WHAT YOU HAVE TO DO = In the copy, keep every line below as it is and leave out the pictures.

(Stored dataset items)
....................
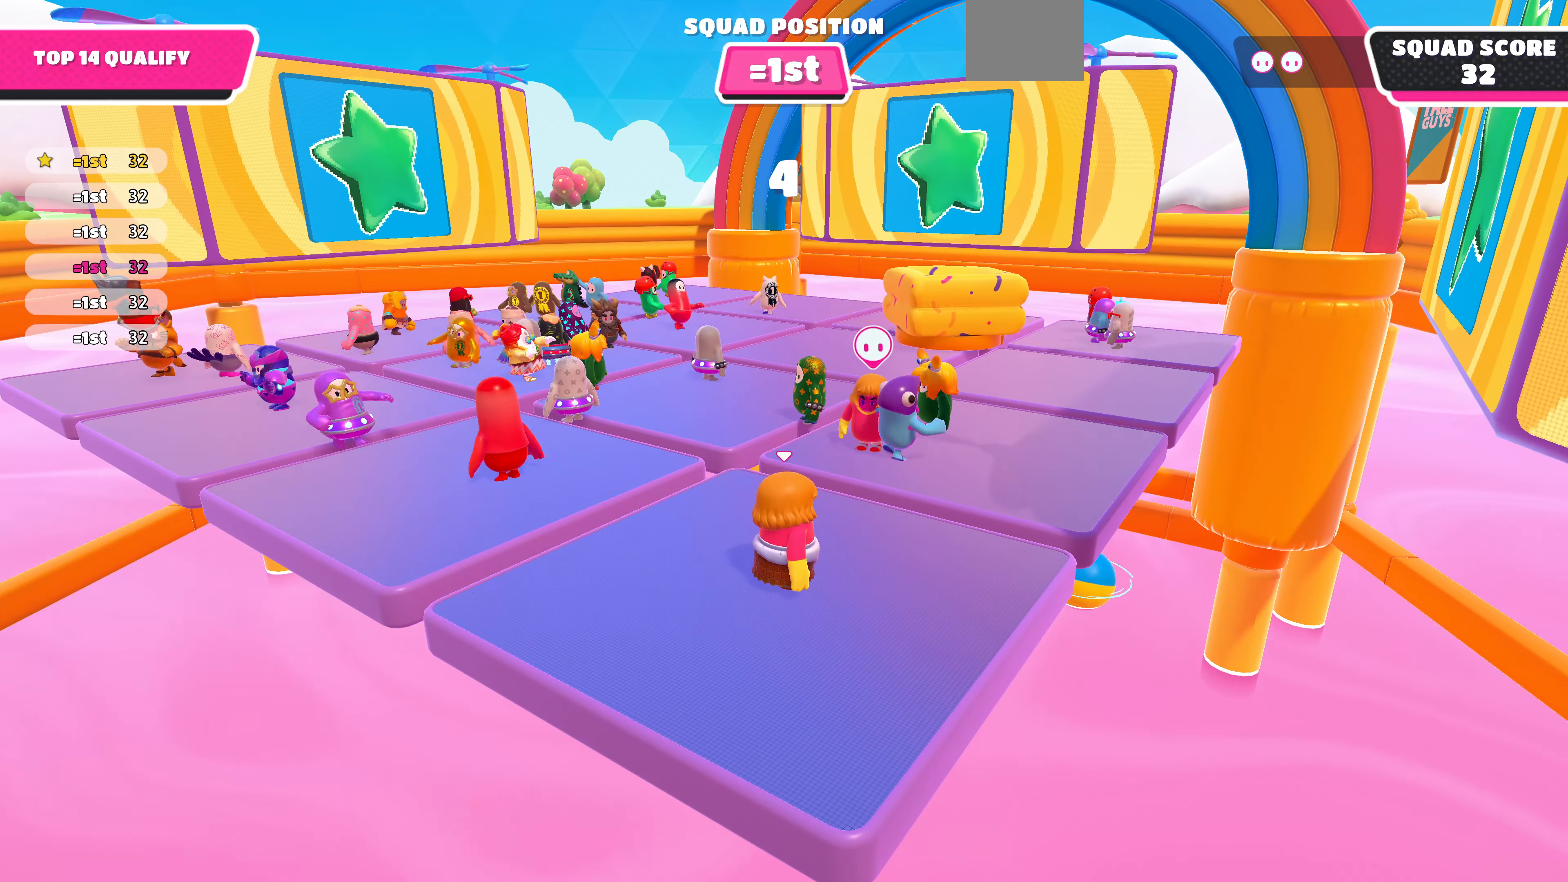
{"buttons": [], "left_stick": "center", "right_stick": "center", "events": []}
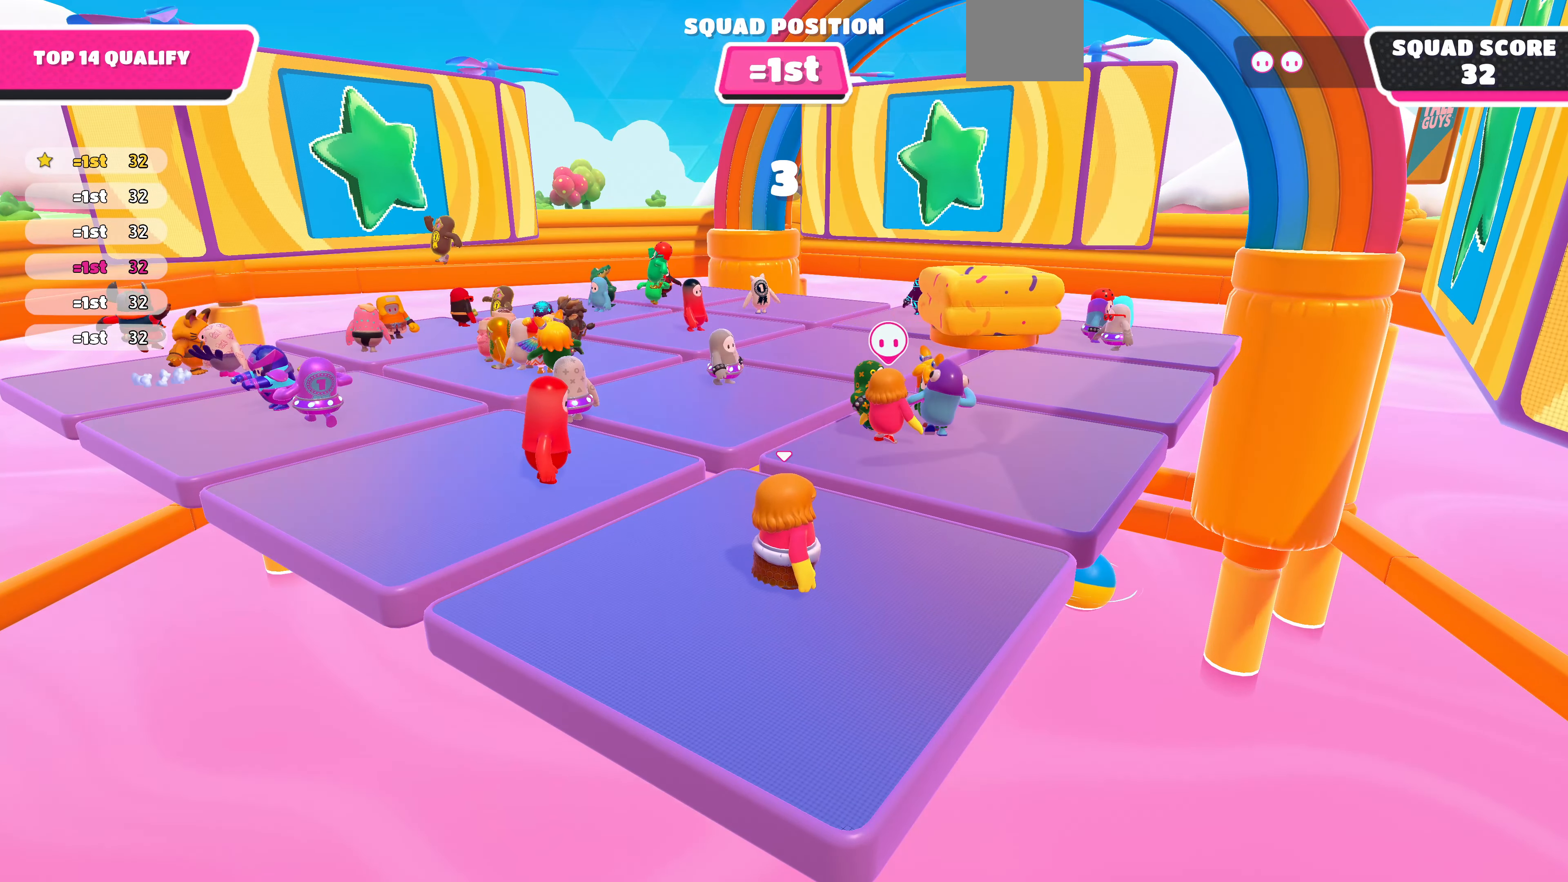
{"buttons": [], "left_stick": "up-right", "right_stick": "center", "events": [[100, "left_stick", "up-right"]]}
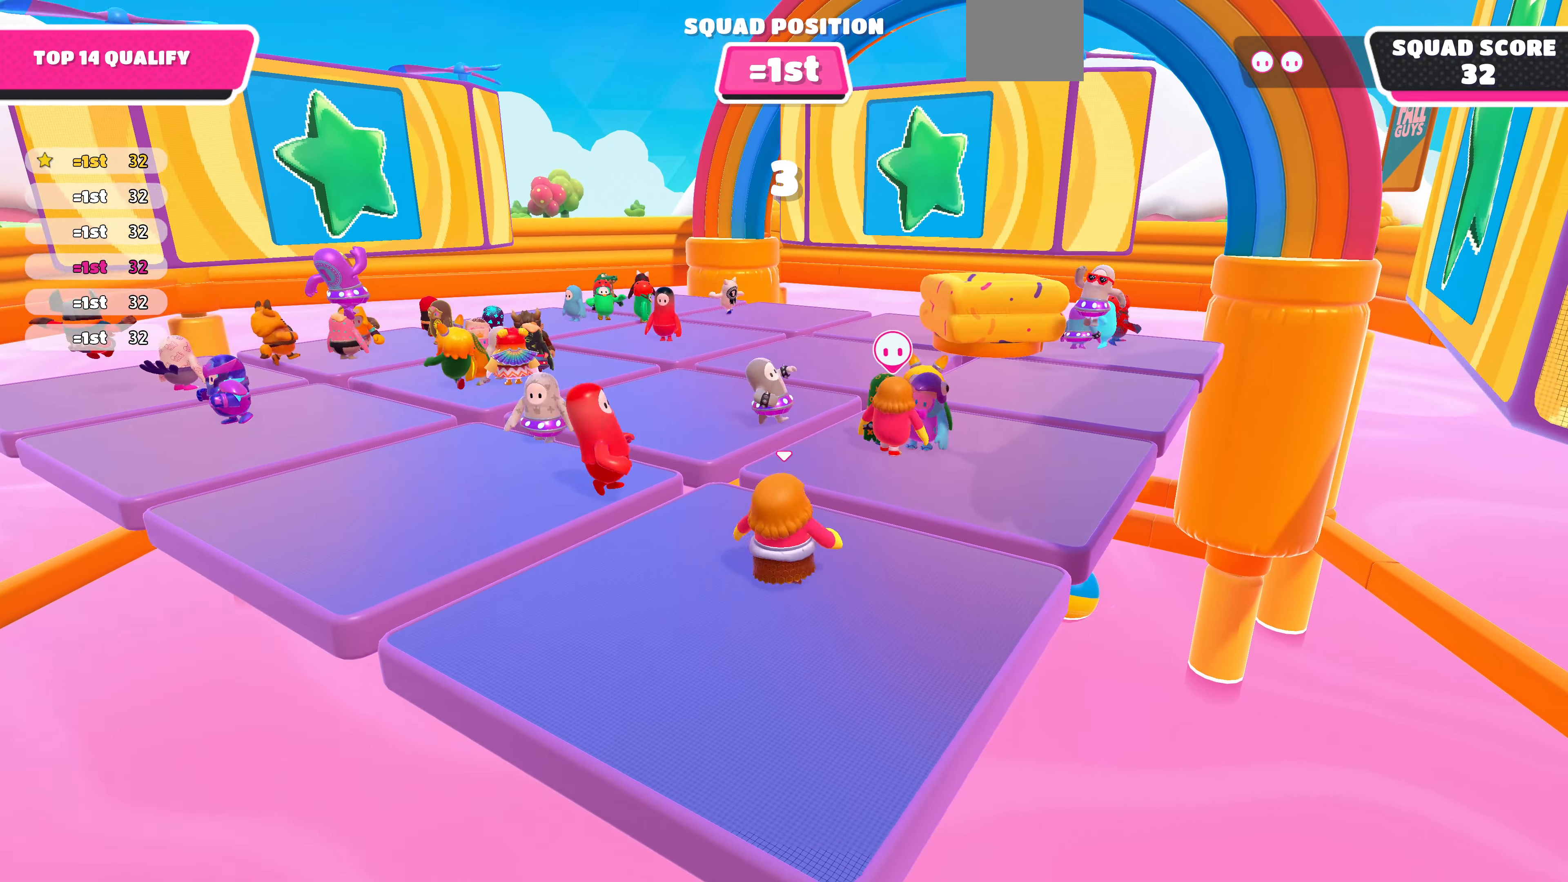
{"buttons": [], "left_stick": "up-right", "right_stick": "center", "events": []}
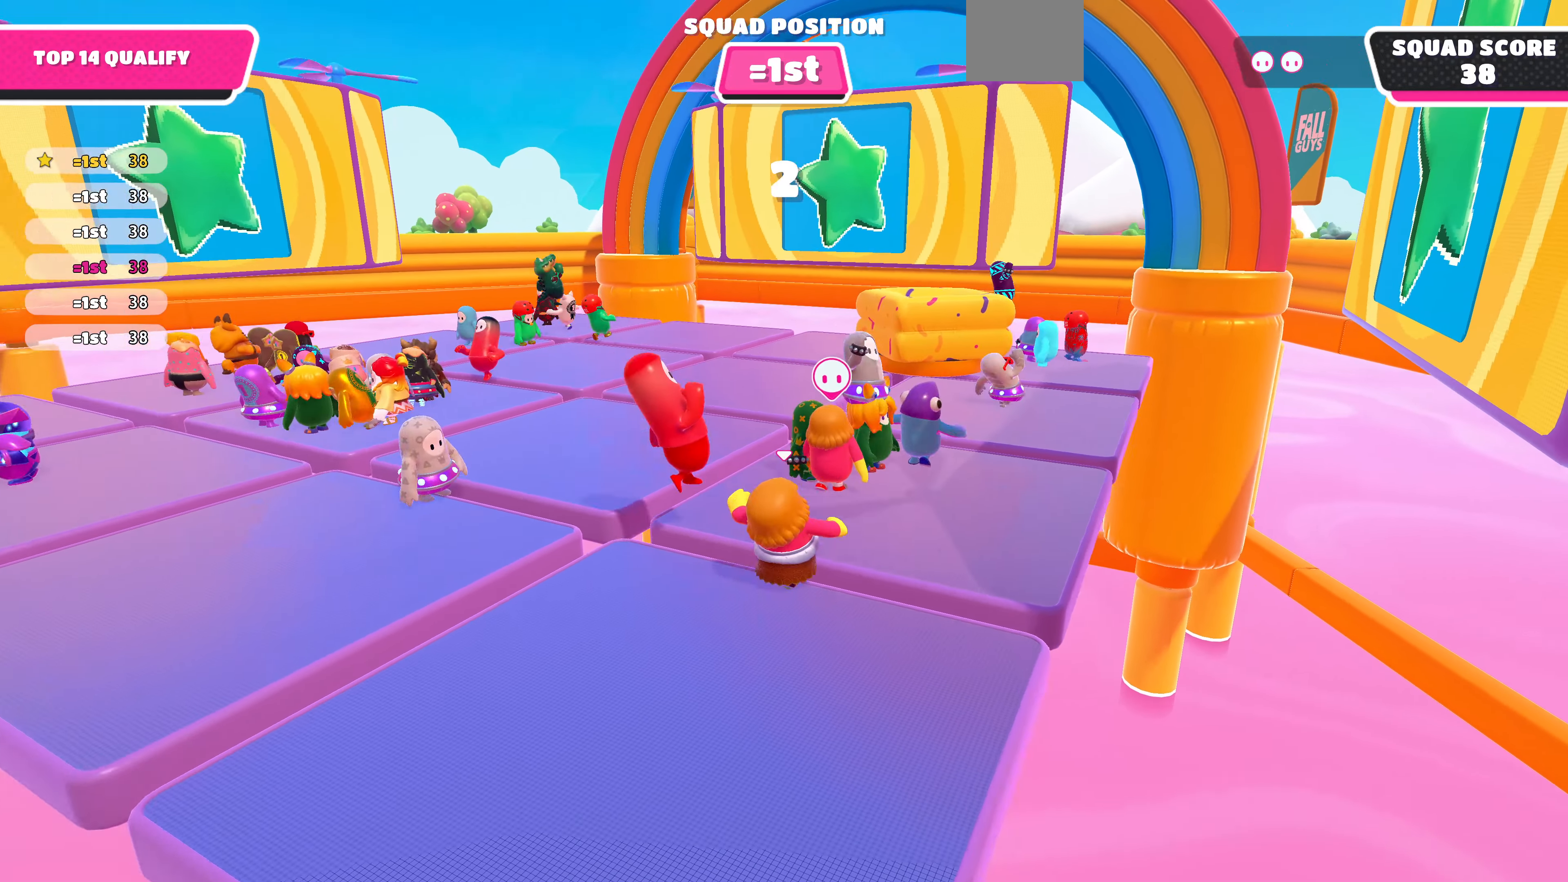
{"buttons": [], "left_stick": "up-right", "right_stick": "center", "events": [[100, "right_stick", "up"], [400, "right_stick", "center"]]}
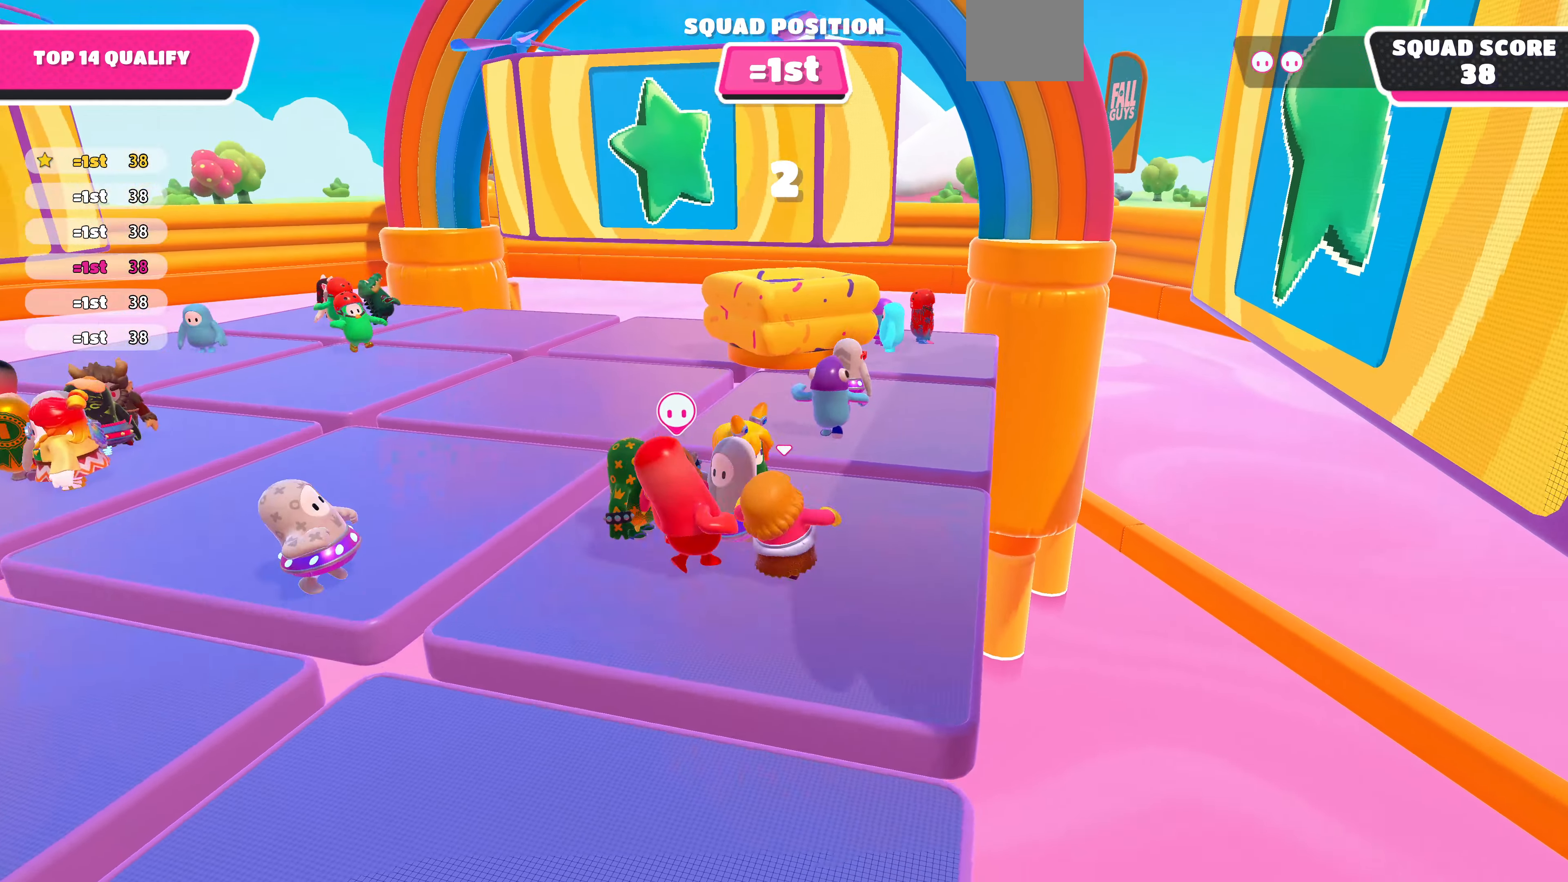
{"buttons": [], "left_stick": "up", "right_stick": "center", "events": [[66, "right_stick", "up-left"], [234, "right_stick", "center"], [500, "left_stick", "up"]]}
....................
ANSWER SECTION =
{"buttons": [], "left_stick": "center", "right_stick": "center", "events": []}
{"buttons": [], "left_stick": "up-right", "right_stick": "center", "events": [[100, "left_stick", "up-right"]]}
{"buttons": [], "left_stick": "up-right", "right_stick": "center", "events": []}
{"buttons": [], "left_stick": "up-right", "right_stick": "center", "events": [[100, "right_stick", "up"], [400, "right_stick", "center"]]}
{"buttons": [], "left_stick": "up", "right_stick": "center", "events": [[66, "right_stick", "up-left"], [234, "right_stick", "center"], [500, "left_stick", "up"]]}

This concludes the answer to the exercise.